JAKARTA, FAKTANASIONAL.NET – Pemerintah Indonesia untuk pertama kalinya melaksanakan program pemotongan hewan Dam Haji di Tanah Air pada Juni 2025 melalui kerja sama antara Kementerian Agama (Kemenag) dan Badan Amil Zakat Nasional (Baznas). Namun, pelaksanaan program ini menuai polemik besar terkait dugaan minimnya transparansi dan kerugian signifikan yang dialami oleh komunitas peternak hewan kurban lokal. Kerugian ini muncul akibat belum terpenuhinya komitmen keuangan dari pihak pelaksana, PT Halalan Tayyiban Indonesia (HATI), yang merupakan pemenang tender program Dam Haji 2025.

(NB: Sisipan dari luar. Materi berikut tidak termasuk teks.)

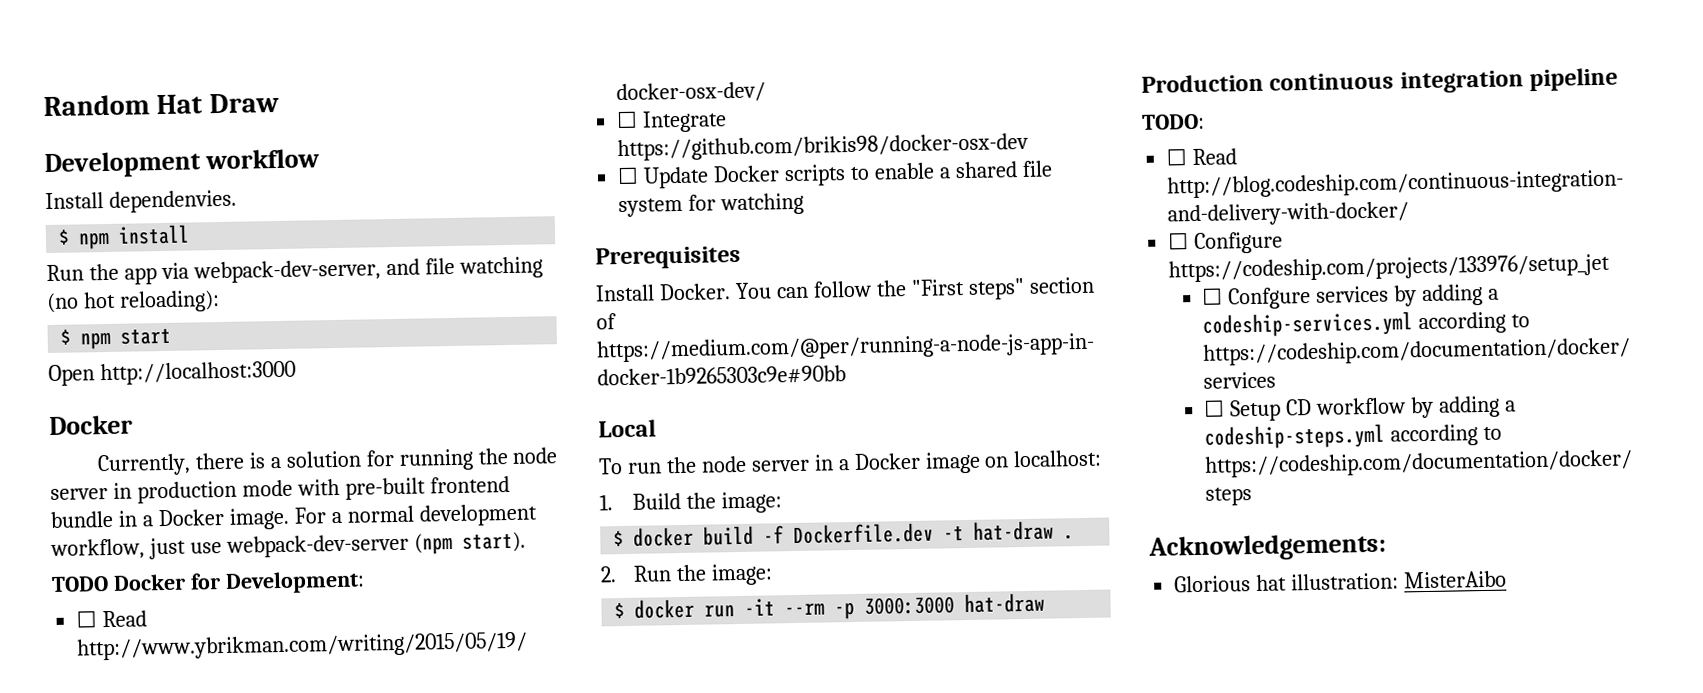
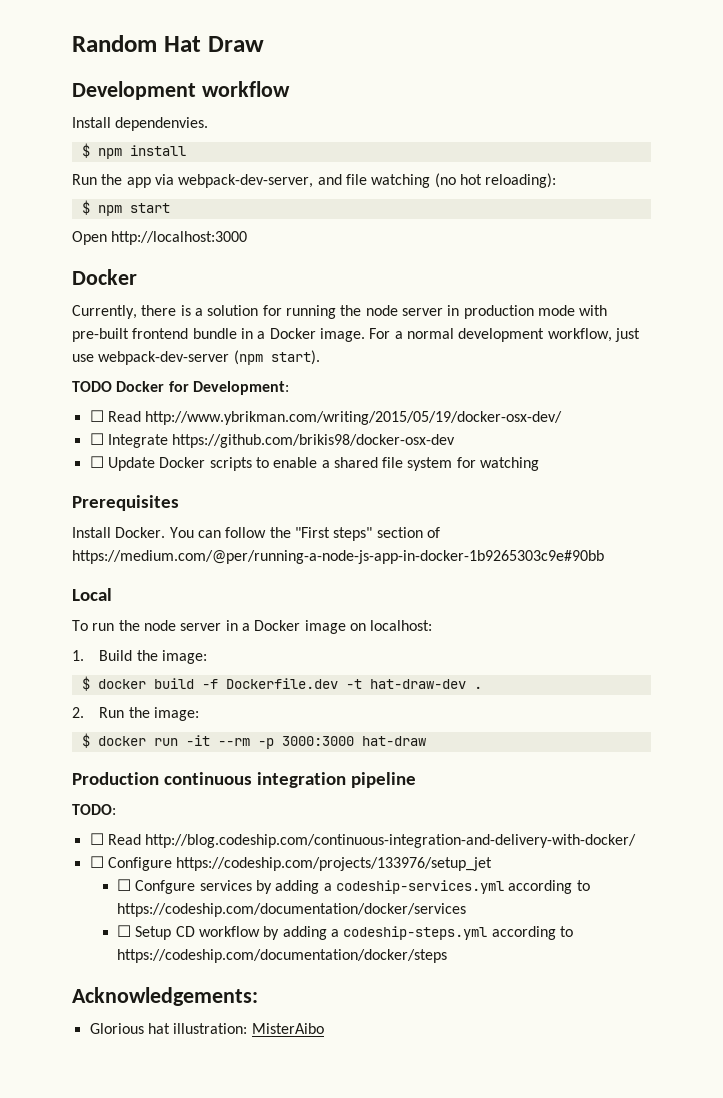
[973,520,1055,541] hat-draw -> [369,679,466,689] hat-draw-dev

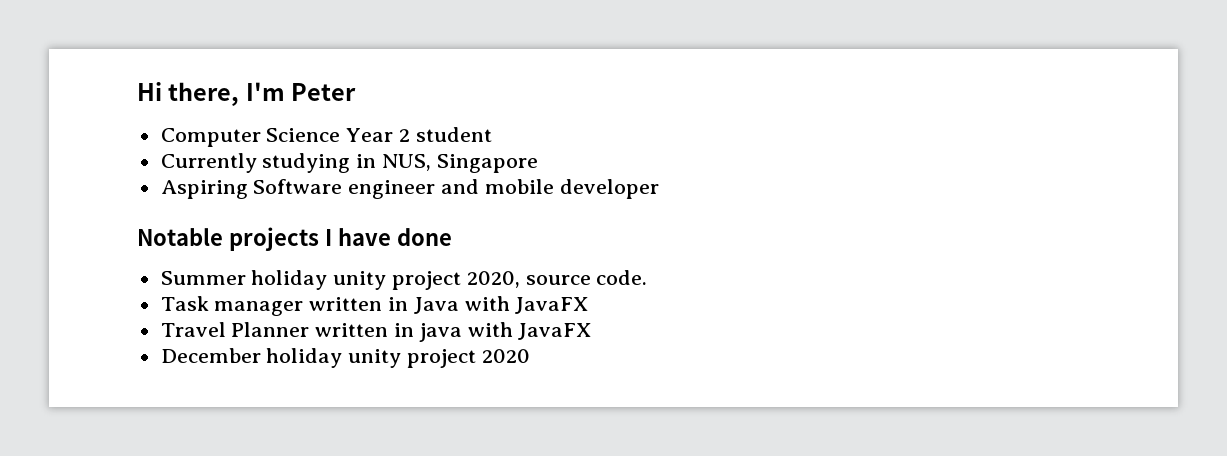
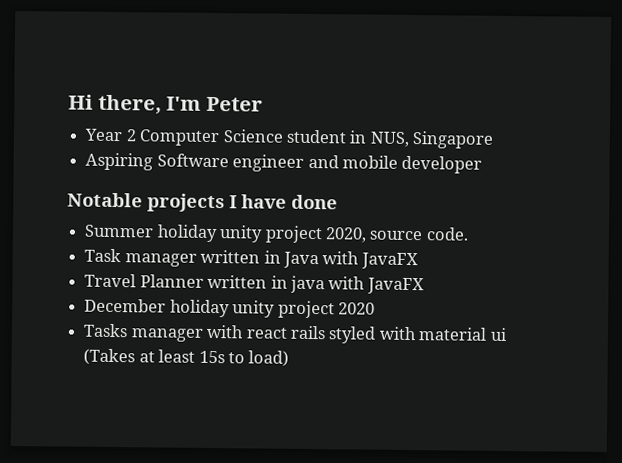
[160,128,411,147] Computer Science Year 2 -> [84,128,284,147] Year 2 Computer Science
[160,153,351,173] // Currently studying -> (347, 136) none
(530, 356) none -> [83,323,508,344] [83,348,290,367] // Tasks manager with react rails styled with material ui (Takes at least 15s to load)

Janji Keuntungan yang Belum Terealisasi
Praditya Rahardja, seorang mitra kerja (sub-kontrak) yang mewakili komunitas peternak kurban, mengungkapkan bahwa PT HATI belum merealisasikan keseluruhan kesepakatan yang disepakati. Praditya, yang menyediakan 2.500 ekor domba/kambing, bersama mitranya PT Sedana Peternak Sentosa yang menyediakan sisa kebutuhan 5.947 ekor (total 8.447 ekor), seharusnya menerima total dana sebesar Rp4.594.700.000, termasuk keuntungan Rp100.000 per ekor dari pengadaan oleh PT Sedana. Ironisnya, hingga saat ini, masih ada tunggakan pembayaran senilai Rp2.043.295.000, meskipun pemotongan Dam Haji telah rampung sejak Juni 2025.